Je ne veux pas inverser l’oppression, je veux qu’on en prenne conscience.

Je veux que plus aucun petit garçon ne fonde en larme parce qu’on l’a comparé d’une manière ou d’une autre à une fille. Quel mal y a-t-il à être une fille ?

Je veux que toutes les femmes et filles se sentent capables et légitimes pour être Présidente de la République, pour être Prix Nobel de Physique, pour être la Plus Grande Artiste de ce siècle et des autres.

Je veux que nous soyons libre d’être ce que nous sommes. Sans crainte pour nos vie ou notre intégrité.

Parce qu’aujourd’hui notre culture patriarcale déteste et méprise les femmes, nous sommes violées, battues, tuées, persécutées, humiliées, restreintes dans nos libertés.
On nous suit dans la rue, on nous regarde comme des objets, on nous insulte, on nous enjoint de nous habiller et de nous comporter en fonction des hommes plutôt qu’en fonction de nos désirs. On nous explique que nous sommes coupables quand nous sommes agressées. On s’emploie à nous expliquer comment vivre et faire les choses.

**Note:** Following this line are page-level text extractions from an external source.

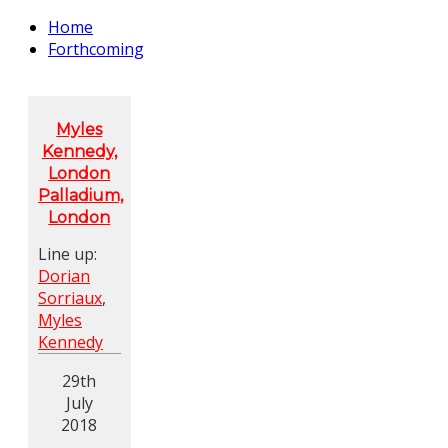
Home
Forthcoming
Myles
Kennedy,
London
Palladium,
London
Line up:
Dorian
Sorriaux
,
Myles
Kennedy
29th
July
2018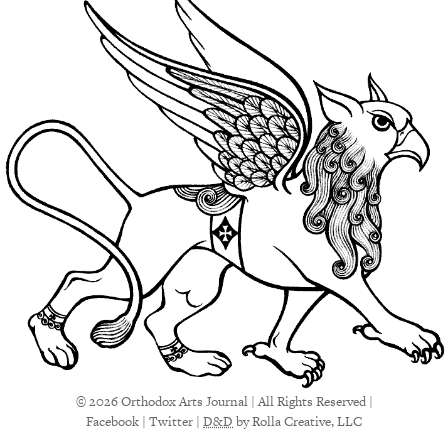
© 2026 Orthodox Arts Journal | All Rights Reserved |
Facebook
|
Twitter
|
D&D
by Rolla Creative, LLC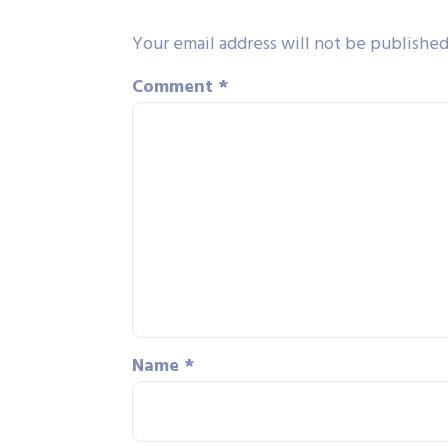
Your email address will not be published
Comment
*
Name
*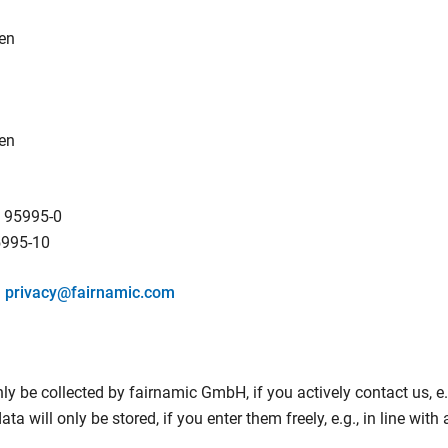
en
en
 95995-0
5995-10
:
privacy@fairnamic.com
ly be collected by fairnamic GmbH, if you actively contact us, e.g
a will only be stored, if you enter them freely, e.g., in line with 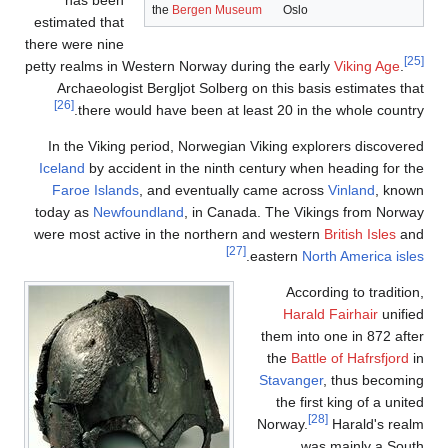
has
estimate
there were
petty real
Archa
[26]
th
In the
Iceland
b
Faroe
today a
were mos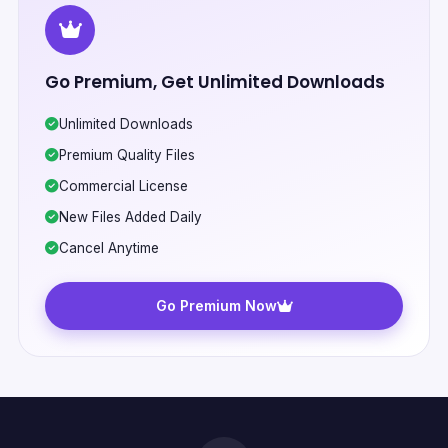
Go Premium, Get Unlimited Downloads
Unlimited Downloads
Premium Quality Files
Commercial License
New Files Added Daily
Cancel Anytime
Go Premium Now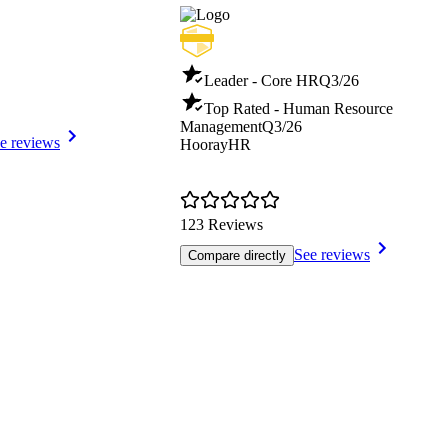
Leader - Core HR
Q3/26
Top Rated - Human Resource
Management
Q3/26
e reviews
HoorayHR
123 Reviews
See reviews
Compare directly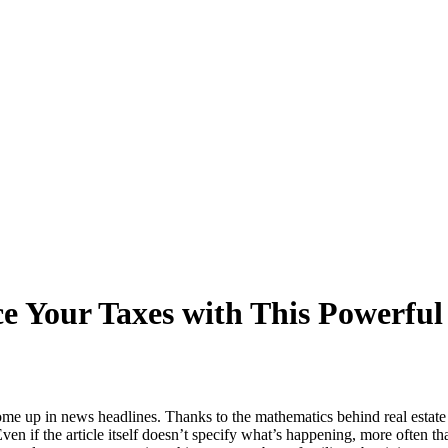
ce Your Taxes with This Powerfu
me up in news headlines. Thanks to the mathematics behind real estate 
ven if the article itself doesn’t specify what’s happening, more often th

Parce qu’on considère qu’on ne sait pas faire, ou qu’on est trop bête pour cela…

Alors oui, je continuerai de dire que je surdouée, très surdouée même.
Quitte à me faire regarder de travers, je m’en fiche ou plutôt je suis prête à endurer de me faire voir comme une prétentieuse méprisante.
Qu’importe, je sais que je ne le suis pas.

Moi je veux ouvrir la voie. Je veux ouvrir la porte à celles qui n’osent pas.